Feeding the world without costing the Earth
Mar 2022

Researchers from the University of Sheffield’s Institute for Sustainable Food are hosting national discussions about the sustainability of global food systems today (Monday 14 March 2022) at the Royal Society in London.

  • University of Sheffield celebrates 'Healthy Soil, Healthy Food, Healthy People' at Institute for Sustainable Food Royal Society event.

  • Institute hopes to bring together partners for a once in a lifetime opportunity to create a fairer and healthy food system for Uk

  • The UK food system is a major contributor to climate change, biodiversity loss and depletion of our soil and water resources.

Institute hopes to bring together partners for a once in a lifetime opportunity to create a fairer and healthy food system for UkKey figures from the Institute, along with keynote speaker Professor Guy Poppy, Director of UKRI's ‘Transforming UK food systems' programme and former Chief Scientific Advisor to the Food Standards Agency, will present how we can make changes to ensure our agri-food systems are more sustainable, and develop the innovations that will allow us to live within the limits of the natural world.

As discussed at the 26th UN Climate Change Conference (COP26), food systems around the world are under unprecedented pressure. In a context of the climate crisis and the Covid-19 pandemic, the imminent challenges of feeding a growing population, tackling obesity and ending hunger have become even more pressing

Professor Duncan Cameron, Co-Director of the Institute for Sustainable Food, said: “Four months after COP26, where world leaders gathered to discuss saving the planet, you would be forgiven for assuming it was all a waste of time, but at the University of Sheffield we are putting research into practice and working on the solutions we’ll need to keep our food systems healthy for the future.”

“In a time of climate crisis, we desperately need to reduce global carbon emissions, to restore nature and find ways to ensure the sustainability of global water supplies. The need for sustainable food systems that can ensure fair access for all to nutritious food is a critical need we can no longer ignore.”

The event will bring together leading researchers and key industry figures in the area of food sustainability to share ideas and opportunities to collaborate. A screening of the new film, 'Healthy Soil, Healthy Food, Healthy People', will also take place, which explores how the research being carried out by the Institute relates to work in the field, with farmers, landowners, schools and cities.

The film explores the work of the Institute, which aims to create resilient and sustainable food systems through regenerative agriculture, reclaiming unused land that can be used to produce food within local communities, supporting local food initiatives, developing more sustainable production systems, and improving the effectiveness of supply chains.

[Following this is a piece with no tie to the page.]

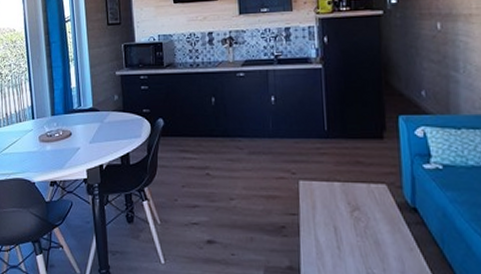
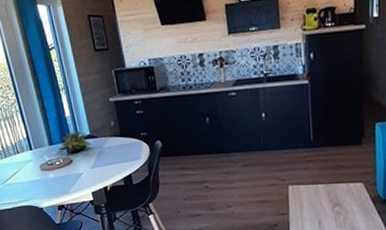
succulent plant: none [59,102,94,126] -> present [57,130,92,154]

Keynote speaker and Director of UKRI's ‘Transforming UK food systems' programme, Professor Guy Poppy, who will be attending virtually, said: “The UK food system is making people and the planet sick. The way we produce and consume food is intertwined with the major challenges of today and tomorrow. The impacts of Covid-19 and climate change affect and have been affected by the food system.

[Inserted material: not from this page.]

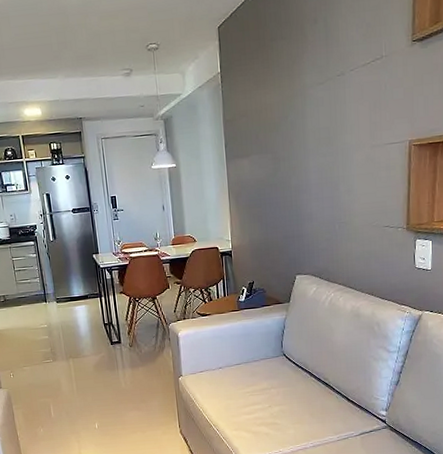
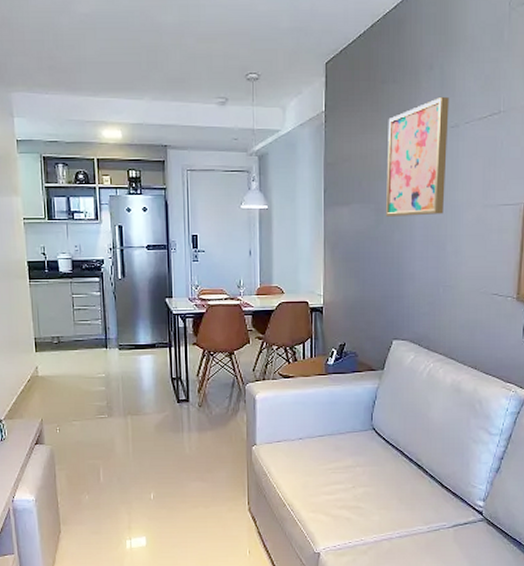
wall art: none [279,47,336,164] -> present [385,96,449,216]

“We need to be ambitious and transform the current system to be healthier and more sustainable, which will require everyone in complex supply chains and those shaping policy, trading relationships and involved in procurement to rise to the challenge - if we don't, then we and the planet will get sicker. We have the ability and hopefully the enthusiasm and belief to act now and not tomorrow.”

Co-Director of the University of Sheffield Institute for Sustainable Food, Peter Jackson, said: “The UK’s food system is a major contributor to climate change, biodiversity loss and depletion of our soil and water resources. Creating a more sustainable, more resilient, and healthier food system should be a priority for all.

“The Institute for Sustainable Food places the health of the environment and the health of people at the core of its mission. By bringing together businesses, civil society organisations and government partners, we have a once in a lifetime opportunity to create a new food system for our country, one that is kinder to the environment and fairer for everyone.”